Prices in all three countries skyrocketed throughout the conflict, reflecting enormous expansions in the supply of paper money. For instance, there was no price inflation in Britain in 1914. Prices were increasing more than 25% annually by 1917. Australia's government increased paper note production by four times, which resulted in a 50% increase in prices by the end of the war. In America, inflation increased by 18% in just 1918.
Let's take a moment to remember that taxes, borrowing, and money creation are how governments around the world primarily fund their spending. There are only a few pennies from user fees and asset sales scattered here and there. Tax increases are painful and even politically challenging. Simply put, borrowing through the issuance of debt instruments like bonds necessitates future tax revenue (for principal and interest).
Even while the cost of printing money is passed on to consumers in the form of higher prices, politicians can escape responsibility by blaming business owners. Conclusion: Inflation simply provides a less direct means of financing war than taxation and borrowing, but it does not make it less expensive. In addition, it causes a variety of additional issues, including booms and busts and the depletion of savings.
It is a truism worthy of canonization in the Book of Proverbs that governments dislike gold because they cannot print it. When a country is on the gold standard, the risk of adulteration or abandonment is always present because of wars, deficit spending, central banking cartels, and other plans to debase the currency for immediate political and economic gain.
In an effort to reinstate the gold standard at the pre-War rate following World War I inflation, Britain under Chancellor of the Exchequer Winston Churchill essentially pretended that it had not printed a flood of paper pounds. Australia maintained its currency's link to the pound as a nod to British policy. This was an unsustainable error, as I detailed in "Winston Churchill's Gold Standard Folly." Australia dropped the gold standard in 1929, and Britain did the same six years later in 1931. In 1933, Franklin D. Roosevelt took American citizens' gold money. Since then, all three of these nations have been progressively inflating their paper along with the rest of the world.
Ron Manners is an expert on the mining industry thanks to his career of work. He runs the Mannkal Economic Education Foundation in Perth and is an expert on gold and his native Australia. One of the titles I hold is Ron Manners Global Ambassador for Liberty for FEE. Ron shared an enlightening experience with me when I told him I was working on this piece.
About a year ago, someone hit his car, totaling it. How did he act? He reached into his personal vault and pulled a one kilogram bar of gold. When he purchased it, gold was selling for roughly 150 Australian dollars (AUD) per ounce and one kilogram could purchase a brand-new automobile. A few months ago, he took the gold to a dealership and used it to purchase a brand-new vehicle.
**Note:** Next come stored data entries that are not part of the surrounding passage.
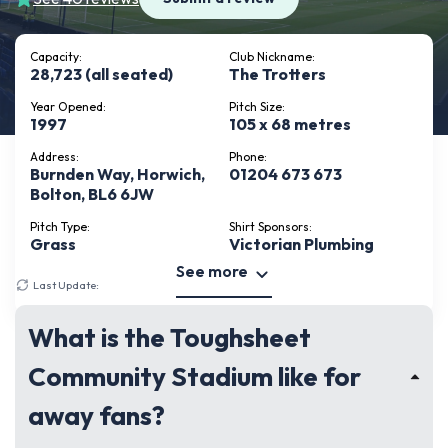
Capacity:
Club Nickname:
28,723 (all seated)
The Trotters
Year Opened:
Pitch Size:
1997
105 x 68 metres
Address:
Phone:
Burnden Way, Horwich,
01204 673 673
Bolton, BL6 6JW
Pitch Type:
Shirt Sponsors:
Grass
Victorian Plumbing
See more
Last Update:
August 1, 2026
What is the Toughsheet
Community Stadium like for
away fans?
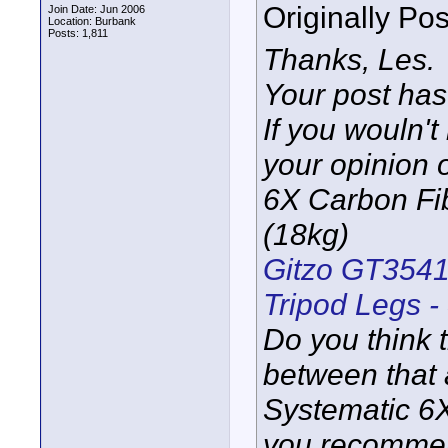
Originally Po
Join Date: Jun 2006
Location: Burbank
Posts: 1,811
Thanks, Les.
Your post has
If you wouln'
your opinion
6X Carbon Fib
(18kg)
Gitzo GT3541
Tripod Legs -
Do you think t
between that
Systematic 6X
you recommend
Consider it in this way: In 1973, the cost of a comparable new car was around 5,300 AUD, or one kilogram of gold. That automobile is currently valued at roughly 57,000 Australian paper dollars after inflation adjustment. However, it costs the same amount in terms of gold—one kilogram. We need a gold standard, adds Manners, for this reason. It is the only accurate gauge of anything and the sole means of maintaining governments' integrity.
Billy Hughes served as Australia's prime minister during the majority of World War I and up to 1923. Hughes and US President Woodrow Wilson regularly disagreed, with Wilson memorably calling Hughes "a pestiferous varmint." The title of "pestiferous varmint" is one that political leaders in all three nations deserve for the decades of currency debasement they have inflicted on the populations of Australia, Britain, and America.